Fix Version/s: None
The implementation of the footprints viewer in
DM-15823 uses a VOTableFile to include the variable-length spans and peaks. The table is serialized as tabledata format. Prototyping has shown that that the table can be made 3 times smaller by outputting as binary2 format. This ticket is to implement binary2 format in a manner that works with Firefly's current libraries and that also passes STILTS votlint.
Some Markdown items in the example notebook will also be improved.
- relates to
DM-15823 Implement a source catalog / footprint browser for Firefly
The good news: I have pushed to the branch an implementation that makes a binary2 format that passes STILTS votlint, and is read by Firefly.
The bad news: the code is converting the table several times in order to make this work, which doubles or triples the time required. We are running into limitations and performance problems with votable support in Astropy.
Here are the conversions that make this work:
- Convert afwTable.SourceCatalog to astropy.table.Table. This is LSST code and it is fast.
- Make a VOTable from the Astropy table. Fast.
- Write this first VOTable file out in tabledata format and read it back in as an intermediate VOTable. This is slow.

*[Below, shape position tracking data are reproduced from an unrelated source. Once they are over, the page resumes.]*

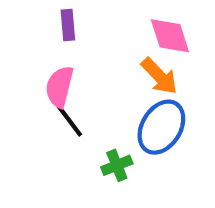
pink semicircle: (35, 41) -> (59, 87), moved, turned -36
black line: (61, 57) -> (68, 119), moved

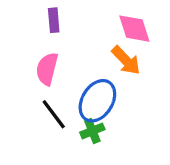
black line: (68, 119) -> (54, 114), moved
blue ellipse: (161, 127) -> (97, 101), moved

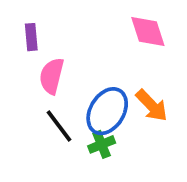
purple rectangle: (54, 20) -> (31, 37), moved
orange arrow: (126, 60) -> (152, 106), moved

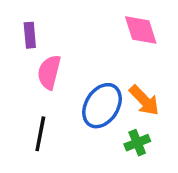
black line: (59, 126) -> (40, 134), moved, turned 48
green cross: (102, 144) -> (137, 143), moved

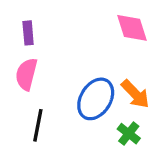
pink semicircle: (49, 72) -> (26, 74), moved
green cross: (137, 143) -> (129, 134), turned -30

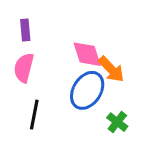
pink diamond: (132, 28) -> (87, 54), moved
orange arrow: (135, 94) -> (111, 69), moved

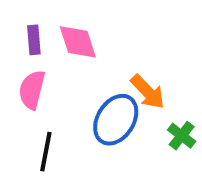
pink diamond: (87, 54) -> (78, 42), moved
green cross: (117, 122) -> (182, 136), moved

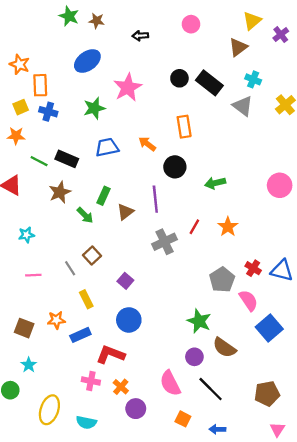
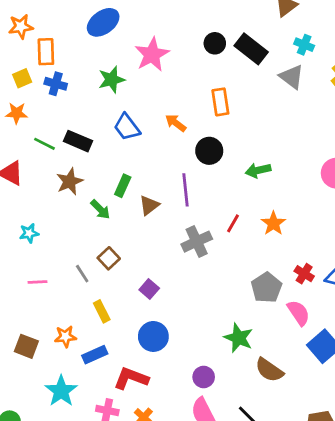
orange star: (19, 64) -> (21, 27), turned -30
blue trapezoid: (107, 147) -> (127, 127), turned -115
purple circle: (194, 357) -> (204, 377), moved
cyan star: (29, 365) -> (61, 391), moved, size x1.6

- Convert the VOTable file to Astropy table, make a copy, and convert back to VOTable. Fast.
- Write out the final VOTable in binary2 format. This is slow.
Surely there is a way to construct the VOTable the first time around, with all the right datatypes for the binary2 format to work. I have not figured that out yet. I think I need to set this aside for a couple of days and maybe find some other sources of help.
If this is all astropy then maybe we should ask on the mailing list. Also, Astropy 3.1 allegedly has some speed ups but not sure if they'll really help.
I've tested the binary2 output against astropy master and 3.1rc1 and the problem is still there. I have filed Astropy #8162.
The slow writing of binary VOTables has been noted in Astropy #6519.
For this ticket, I would like to save the branch but not merge it. We might revisit this later, depending on changes to Astropy and an upgrade to the library used by Firefly for reading VOTables.
From the discussion on the Astropy issue #8162, it turns out that working with the table as `astropy.table.Table` for as long as possible, and then converting to VOTable at the very end, solves all the formatting problems that I was having.
Here are some numbers pertaining to the motivation fo this work.
File sizes for the full footprints table:
The Firefly server on my laptop uploads the tabledata file in 26 sec, and the binary2 file in 6.2 seconds. The gzipped files do not upload.